**Collected material**.
********
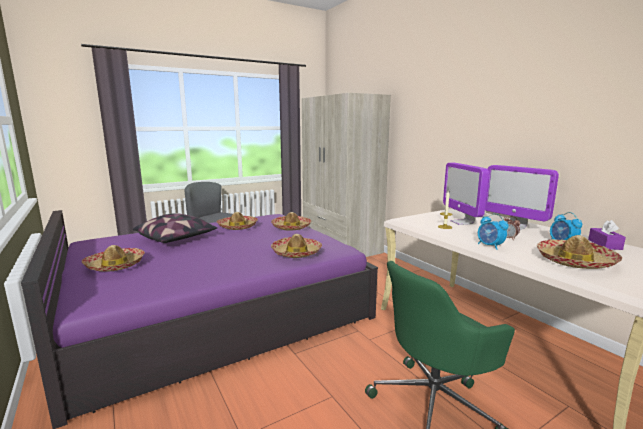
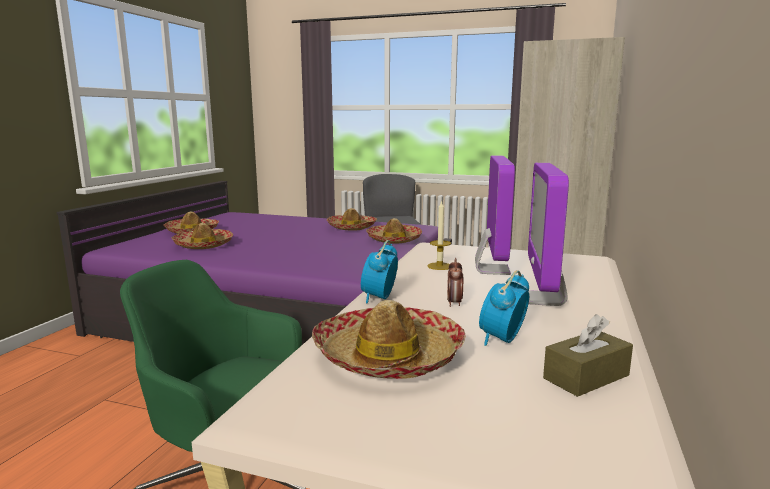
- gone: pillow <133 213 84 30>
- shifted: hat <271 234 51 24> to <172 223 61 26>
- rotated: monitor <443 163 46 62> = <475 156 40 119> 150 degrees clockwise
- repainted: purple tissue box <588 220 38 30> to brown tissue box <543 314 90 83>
********
**Task details**. Retype the data above exactly; pictures are not part of the copy.

**Task output**.
- gone: pillow <133 213 84 30>
- shifted: hat <271 234 51 24> to <172 223 61 26>
- rotated: monitor <443 163 46 62> = <475 156 40 119> 150 degrees clockwise
- repainted: purple tissue box <588 220 38 30> to brown tissue box <543 314 90 83>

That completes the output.